Kerstin Gier: Silber, Das erste Buch der Träume, FJB, S.Fischer Verlag, Frankfurt a.M. 2013, 413 Seiten, €18,99, 978-3-8414-2105-0
„Ich hatte nicht nur ungewöhnlich klar geträumt, sondern auch von Orten, an denen ich noch nie gewesen war – und das Schlimmste war: Ich hatte es nicht allein geträumt. Und da genau lag die Schleiereule begraben….“
Wiedermal ist es soweit, Olivia Silber, 15 Jahre alt und ihre Kleinfamilie, die amerikanische Literaturprofessorinnen-Mutter, die zwei Jahre jüngere Schwester Mia, das bayerische Kindermädchen Lottie und Hündin Butter ziehen um.
Diesmal ist der hoffentlich dauerhafte Wohnort – ein gemütliches Cottage bei Oxford. Aber alles kommt ganz anders, denn Livs Mutter hat sich in Mr Spencer verliebt und der lebt in London. Ohne lange Zeit verstreichen zu lassen, beschließen die beiden Verliebten, eine Patchworkfamilie zu gründen. Mr Spencer ist Vater der 17-jährigen Zwillingen Florence und Grayson, die auf die gleiche Privatschule gehen wie Olivia und ihre Schwester. Grayson ist der Neuzugang in puncto Familie relativ egal, Florence dagegen ist kaum bereit ein Stück ihrer Privatsphäre abzugeben.
Kein guter Start.
Viel seltsamer jedoch ist, dass Liv seit sie den Pullover von Grayson geborgt hat, so seltsame Träume durchlebt. Als könnte sie in Graysons Traumbilder eintauchen und ihn und seine angesagte Schulclique mit Arthur, Henry und Jasper beobachten.
Jeder Mensch träumt hinter seiner eigenen Tür, die kann er versiegeln oder sogar offen lassen. Grayson träumt, wie so viele Menschen, vom Versagen. Liv träumt davon, dass sie mit dem geheimnisvollen Henry Händchen hält.
Geheimnisse und Rätsel – davon ist nicht nur Liv fasziniert, auch Mia will unbedingt herausbekommen, wer hinter dem Tittel-Tattle-Blog der Schule steckt und Tratsch und miesen Klatsch verbreitet.
Jedenfalls gerät Liv in die Fänge der angesagten Jungenclique und erfährt von Anabel, der Freundin von Arthur, eigentlich ist sie in der Schweiz, dass die Jungen an Halloween im Traum einen Dämon beschworen haben und dieser nun der Herrscher ihrer Träume ist. Jeder hat einen Wunsch frei und muss ein Pfand hinterlegen.

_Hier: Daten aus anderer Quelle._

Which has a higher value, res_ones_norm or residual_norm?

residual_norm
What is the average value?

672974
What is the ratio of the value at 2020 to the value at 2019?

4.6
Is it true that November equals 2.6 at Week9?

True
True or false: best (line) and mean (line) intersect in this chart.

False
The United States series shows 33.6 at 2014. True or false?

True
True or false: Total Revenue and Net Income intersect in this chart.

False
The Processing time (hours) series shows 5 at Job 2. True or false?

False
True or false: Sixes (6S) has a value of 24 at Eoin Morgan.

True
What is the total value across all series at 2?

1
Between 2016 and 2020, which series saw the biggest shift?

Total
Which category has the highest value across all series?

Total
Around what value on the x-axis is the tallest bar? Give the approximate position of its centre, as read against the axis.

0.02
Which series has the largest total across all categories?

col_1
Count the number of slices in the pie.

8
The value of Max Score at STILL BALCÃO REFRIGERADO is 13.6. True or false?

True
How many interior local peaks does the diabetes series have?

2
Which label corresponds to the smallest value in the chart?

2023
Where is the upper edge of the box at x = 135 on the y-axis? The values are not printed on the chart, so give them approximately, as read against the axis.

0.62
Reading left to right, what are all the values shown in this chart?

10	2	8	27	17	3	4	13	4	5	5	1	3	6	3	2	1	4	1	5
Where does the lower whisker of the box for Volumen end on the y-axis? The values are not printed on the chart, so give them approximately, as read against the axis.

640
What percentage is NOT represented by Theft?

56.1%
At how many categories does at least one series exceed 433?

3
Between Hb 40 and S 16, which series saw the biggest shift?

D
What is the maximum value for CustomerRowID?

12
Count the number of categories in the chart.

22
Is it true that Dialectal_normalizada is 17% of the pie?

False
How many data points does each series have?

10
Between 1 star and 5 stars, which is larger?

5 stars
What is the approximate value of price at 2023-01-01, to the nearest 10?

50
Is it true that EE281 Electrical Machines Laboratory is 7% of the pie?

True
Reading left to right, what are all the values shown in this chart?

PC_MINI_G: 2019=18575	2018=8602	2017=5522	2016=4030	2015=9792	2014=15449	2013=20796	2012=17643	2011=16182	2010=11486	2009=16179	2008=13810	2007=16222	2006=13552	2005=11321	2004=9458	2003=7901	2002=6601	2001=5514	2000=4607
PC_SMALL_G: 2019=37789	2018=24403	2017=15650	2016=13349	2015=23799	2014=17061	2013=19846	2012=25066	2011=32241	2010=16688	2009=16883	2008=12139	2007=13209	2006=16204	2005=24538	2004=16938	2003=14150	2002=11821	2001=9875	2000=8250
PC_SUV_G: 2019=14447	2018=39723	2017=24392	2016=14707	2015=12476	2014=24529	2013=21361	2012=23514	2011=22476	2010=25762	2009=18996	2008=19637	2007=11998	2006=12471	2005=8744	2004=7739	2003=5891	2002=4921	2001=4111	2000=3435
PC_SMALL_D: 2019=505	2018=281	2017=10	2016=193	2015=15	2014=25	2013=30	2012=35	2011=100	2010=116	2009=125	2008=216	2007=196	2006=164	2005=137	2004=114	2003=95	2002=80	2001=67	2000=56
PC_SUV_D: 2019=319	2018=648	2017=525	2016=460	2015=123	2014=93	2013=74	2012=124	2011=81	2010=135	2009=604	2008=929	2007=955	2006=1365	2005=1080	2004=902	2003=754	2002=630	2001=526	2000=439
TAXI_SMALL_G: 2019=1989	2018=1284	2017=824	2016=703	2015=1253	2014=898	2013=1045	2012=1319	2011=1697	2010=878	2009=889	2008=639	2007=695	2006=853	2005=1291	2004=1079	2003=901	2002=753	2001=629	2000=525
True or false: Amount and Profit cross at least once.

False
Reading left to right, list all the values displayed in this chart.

Da Anabel als Jungfrau ausfällt, muss eine andere gefunden werden, die künftig einsteigt: Liv.
Grayson will seine Stiefschwester warnen, aber da ist es schon längst zu spät. Zwischen Neugier und Lachanfall schwankend lässt sich Liv auf die Rituale ein, die mit einer Dämonenbeschwörung einhergehen. \r\nAußerdem winkt da ja noch der Herbstball, zu dem Liv seltsamerweise Henry eingeladen hat.
Die erfolgreiche Autorin Kerstin Gier vermischt wieder alle Ingredienzien, die zu einem spannenden Liebesgeschichte dazu gehören: eine piekfeine englische Schule, wohlhabende Eltern, aufregende, attraktive, engelsgleiche, sportliche Jungen, Zicken als Mitschülerinnen oder künftige Stiefschwester, undurchsichtiger Dämonenzauber und vor allem lebendig steuerbare Träume, die vieles offenbaren und auch verschleiern. Ihr unterhaltsamer Erzählton und die komisch trockenen Gedankengänge ihrer selbstbewussten Ich-Erzählerin Liv, die sich nicht so schnell in die romantische, rosa Ecke zerren lässt, machen es der Leserin sehr einfach sich auf diese Fantasygeschichte und Livs lockere Kommentare einzulassen.
„, … und deinen Hund ermordet\‘, vervollständigte ich den Satz. Und das alles nur, weil sie keine Jungfrau mehr war? Das erschien mir eine wirklich strenge Reaktion. Seit wann waren Dämonen katholisch?“
Zeitweilig könnte man glauben, Kerstin Gier amüsiert sich in ihrer Geschichte über das Genre, das sie nach ihrer Edelstein-Trilogie nun nicht als Zeitreise – Roman wiederbelebt, sondern als imaginäre Verbindung zwischen Realem, Geisterwahn und Traumerlebnissen.
Aber so weit traut sie sich dann doch nicht, denn zu verworren sind zu Beginn noch die Erzählstränge, die sich ja im Laufe der kommenden Bände entwirren müssen.